TASK DIRECTIONS. Reproduce all of the following lines word for word, leaving the pictures out of your answer.

MATERIAL SUPPLIED.

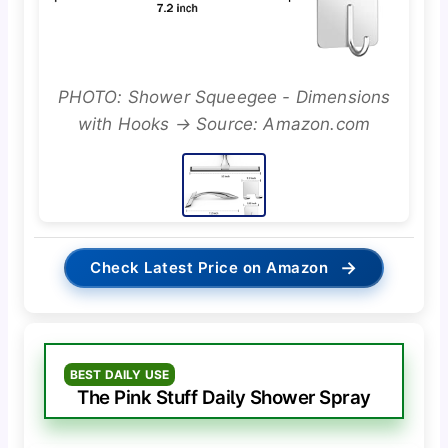
PHOTO: Shower Squeegee - Dimensions
with Hooks → Source: Amazon.com
→
Check Latest Price on Amazon
BEST DAILY USE
The Pink Stuff Daily Shower Spray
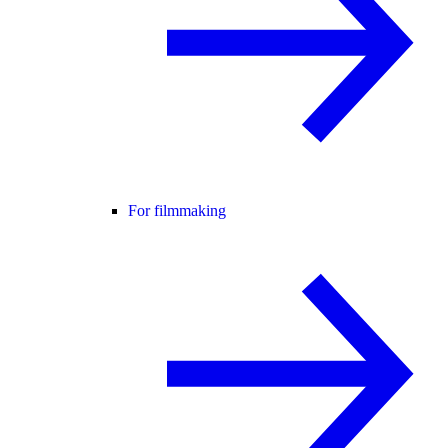
For filmmaking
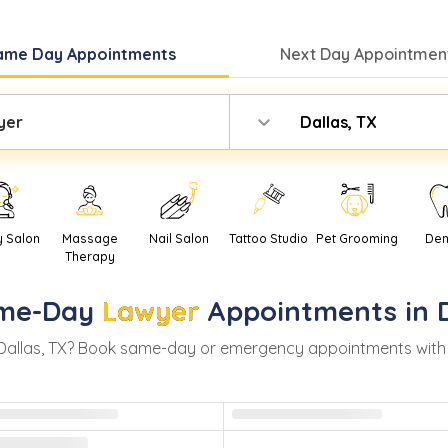
ame Day
Appointments
Next Day
Appointment
yer
Dallas, TX
y Salon
Massage
Nail Salon
Tattoo Studio
Pet Grooming
Den
Therapy
me-Day
Lawyer
Appointments in
Dallas
,
TX
? Book same-day or emergency appointments with rea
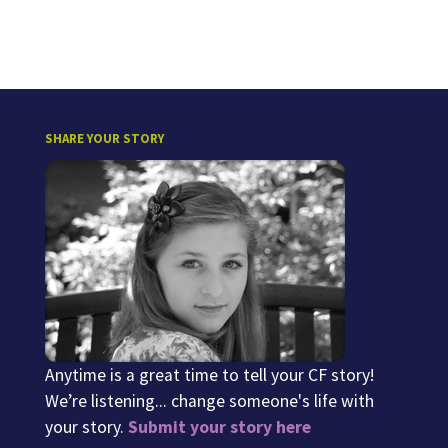
SHARE YOUR STORY
Anytime is a great time to tell your CF story!
We’re listening... change someone's life with
your story.
Submit your story here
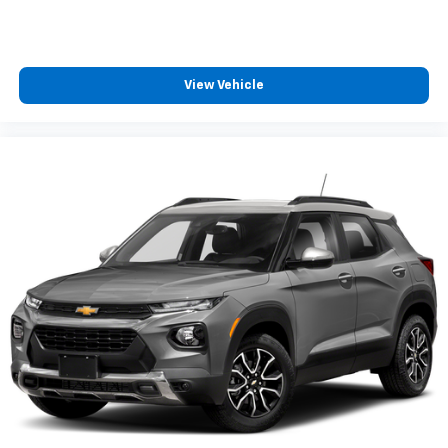
View Vehicle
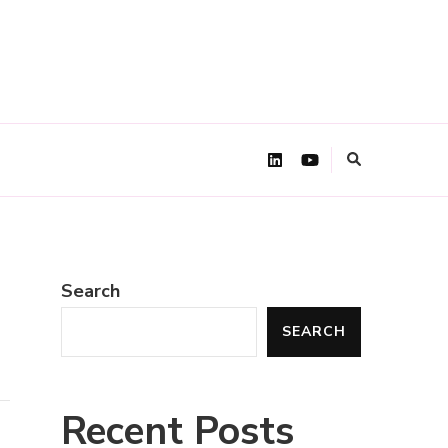
Search
SEARCH
Recent Posts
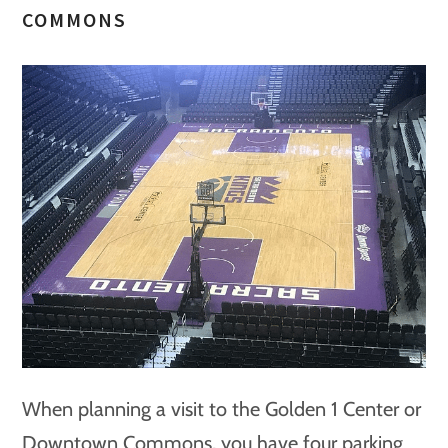
COMMONS
When planning a visit to the Golden 1 Center or
Downtown Commons, you have four parking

YOUR RESPONSE.
PHOTO: Shower Squeegee - Dimensions
with Hooks → Source: Amazon.com
→
Check Latest Price on Amazon
BEST DAILY USE
The Pink Stuff Daily Shower Spray
For filmmaking
ame Day
Appointments
Next Day
Appointment
yer
Dallas, TX
y Salon
Massage
Nail Salon
Tattoo Studio
Pet Grooming
Den
Therapy
me-Day
Lawyer
Appointments in
Dallas
,
TX
? Book same-day or emergency appointments with rea
SHARE YOUR STORY
Anytime is a great time to tell your CF story!
We’re listening... change someone's life with
your story.
Submit your story here
View Vehicle
Search
SEARCH
Recent Posts
COMMONS
When planning a visit to the Golden 1 Center or
Downtown Commons, you have four parking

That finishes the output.